In [2]:
import feedparser
from datetime import datetime
import pandas as pd
import os
import spacy

In [None]:
def format_date(date):
    try:
        date_obj = datetime.strptime(date, "%a, %d %b %Y %H:%M:%S %Z")
        return date_obj.strftime("%d/%m/%Y")
    except ValueError:
        return None
    
la_jornada_urls = [
    "https://www.jornada.com.mx/rss/deportes.xml?v=1",
    "https://www.jornada.com.mx/rss/economia.xml?v=1",
    "https://www.jornada.com.mx/rss/ciencias.xml?v=1",
    "https://www.jornada.com.mx/rss/cultura.xml?v=1"
]
expansion_urls = [
    "https://www.expansion.mx/rss/economia",
    "https://www.expansion.mx/rss/tecnologia"
]
def extract_section(entry, source):
    if 'La Jornada' in source:
        return source.split(":")[-1].strip() if ":" in source else "Sin Sección"
    return entry.get('category', 'Sin Sección')


def get_news(url):
    feed = feedparser.parse(url)
    fuente = feed.feed.get('title', 'Desconocido')
    return [
        {
            'Source': fuente,
            'Title': entry.get('title', 'Sin Título'),
            'Content': entry.get('description', ''),
            'Section': extract_section(entry, fuente),
            'URL': entry.get('link', ''),
            'Date': format_date(entry.get('published', ''))
        }
        for entry in feed.entries
    ]

csv_file = 'noticias2.csv'

if os.path.exists(csv_file):
    existing_df = pd.read_csv(csv_file)
else:
    existing_df = pd.DataFrame()

all_news = []


for url_list in [la_jornada_urls, expansion_urls]:
    for url in url_list:
        try:
            all_news.extend(get_news(url))  
        except feedparser.FeedParserError as e:
            print(f"No se pudo procesar {url}: {str(e)}")

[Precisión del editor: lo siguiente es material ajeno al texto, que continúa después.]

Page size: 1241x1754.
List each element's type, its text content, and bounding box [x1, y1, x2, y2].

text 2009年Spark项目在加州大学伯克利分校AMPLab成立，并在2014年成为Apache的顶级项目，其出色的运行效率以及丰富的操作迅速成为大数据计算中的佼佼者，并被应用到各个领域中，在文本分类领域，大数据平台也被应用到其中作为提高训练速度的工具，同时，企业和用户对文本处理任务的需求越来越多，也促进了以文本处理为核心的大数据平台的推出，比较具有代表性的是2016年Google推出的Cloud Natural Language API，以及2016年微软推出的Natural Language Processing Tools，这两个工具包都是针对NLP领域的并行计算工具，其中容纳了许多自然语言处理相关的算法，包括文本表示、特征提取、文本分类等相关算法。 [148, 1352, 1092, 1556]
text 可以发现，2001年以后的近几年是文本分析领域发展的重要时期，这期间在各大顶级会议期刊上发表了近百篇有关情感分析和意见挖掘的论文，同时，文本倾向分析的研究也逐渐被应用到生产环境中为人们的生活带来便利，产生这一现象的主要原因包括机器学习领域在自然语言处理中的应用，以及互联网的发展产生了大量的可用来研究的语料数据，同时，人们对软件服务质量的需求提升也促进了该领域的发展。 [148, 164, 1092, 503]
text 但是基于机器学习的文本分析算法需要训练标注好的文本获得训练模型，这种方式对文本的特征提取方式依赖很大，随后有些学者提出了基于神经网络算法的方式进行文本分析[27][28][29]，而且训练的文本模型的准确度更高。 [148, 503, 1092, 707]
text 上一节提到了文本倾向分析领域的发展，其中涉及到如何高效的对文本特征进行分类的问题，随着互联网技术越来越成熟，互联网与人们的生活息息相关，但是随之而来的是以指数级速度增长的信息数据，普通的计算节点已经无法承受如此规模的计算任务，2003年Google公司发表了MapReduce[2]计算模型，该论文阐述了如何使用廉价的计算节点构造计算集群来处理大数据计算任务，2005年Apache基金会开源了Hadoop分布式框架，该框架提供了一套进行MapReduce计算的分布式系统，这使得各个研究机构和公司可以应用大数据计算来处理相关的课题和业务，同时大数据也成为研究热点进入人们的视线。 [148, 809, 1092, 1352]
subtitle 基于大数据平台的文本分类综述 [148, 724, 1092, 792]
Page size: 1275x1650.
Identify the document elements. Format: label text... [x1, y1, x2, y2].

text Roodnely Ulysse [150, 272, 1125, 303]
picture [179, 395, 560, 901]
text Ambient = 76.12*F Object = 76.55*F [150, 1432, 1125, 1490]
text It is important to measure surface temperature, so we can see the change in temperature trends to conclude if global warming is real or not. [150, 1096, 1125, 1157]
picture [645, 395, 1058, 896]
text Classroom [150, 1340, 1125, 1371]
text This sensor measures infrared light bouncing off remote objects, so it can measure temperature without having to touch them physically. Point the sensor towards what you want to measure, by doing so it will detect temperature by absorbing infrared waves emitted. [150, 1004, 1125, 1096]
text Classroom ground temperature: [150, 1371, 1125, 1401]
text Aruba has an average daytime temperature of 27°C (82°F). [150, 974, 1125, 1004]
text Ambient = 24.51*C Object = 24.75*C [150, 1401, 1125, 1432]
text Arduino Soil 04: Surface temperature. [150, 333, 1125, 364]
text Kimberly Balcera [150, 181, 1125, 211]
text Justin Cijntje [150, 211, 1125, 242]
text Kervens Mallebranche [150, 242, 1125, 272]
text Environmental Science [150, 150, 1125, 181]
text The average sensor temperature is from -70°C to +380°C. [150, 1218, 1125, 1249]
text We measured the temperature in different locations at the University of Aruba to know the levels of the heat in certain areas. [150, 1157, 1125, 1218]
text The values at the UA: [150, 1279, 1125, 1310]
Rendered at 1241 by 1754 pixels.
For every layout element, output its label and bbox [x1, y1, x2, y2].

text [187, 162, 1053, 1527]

new_df = pd.DataFrame(all_news)
combined_df = pd.concat([existing_df, new_df], ignore_index=True)
combined_df.drop_duplicates(subset=['URL'], keep='last', inplace=True)
combined_df.to_csv(csv_file, index=False)
print(f"Se guardaron {len(new_df)} nuevas noticias.")


In [4]:
nlp = spacy.load('es_core_news_sm')
df = pd.read_csv('noticias2.csv')

def normalize_text(text):
    doc = nlp(text)
    normalized_tokens = [
        token.lemma_.lower() for token in doc 
        if not token.is_stop and not token.is_punct and token.is_alpha and token.pos_ not in ['DET', 'CCONJ', 'SCONJ', 'PRON', 'ADP']
    ]
    return " ".join(normalized_tokens)

df['Title'] = df['Title'].apply(normalize_text)
df['Content'] = df['Content'].apply(normalize_text)


normalized_data_corpus = 'normalized_data_corpus2.csv'
df.to_csv(normalized_data_corpus, index=False)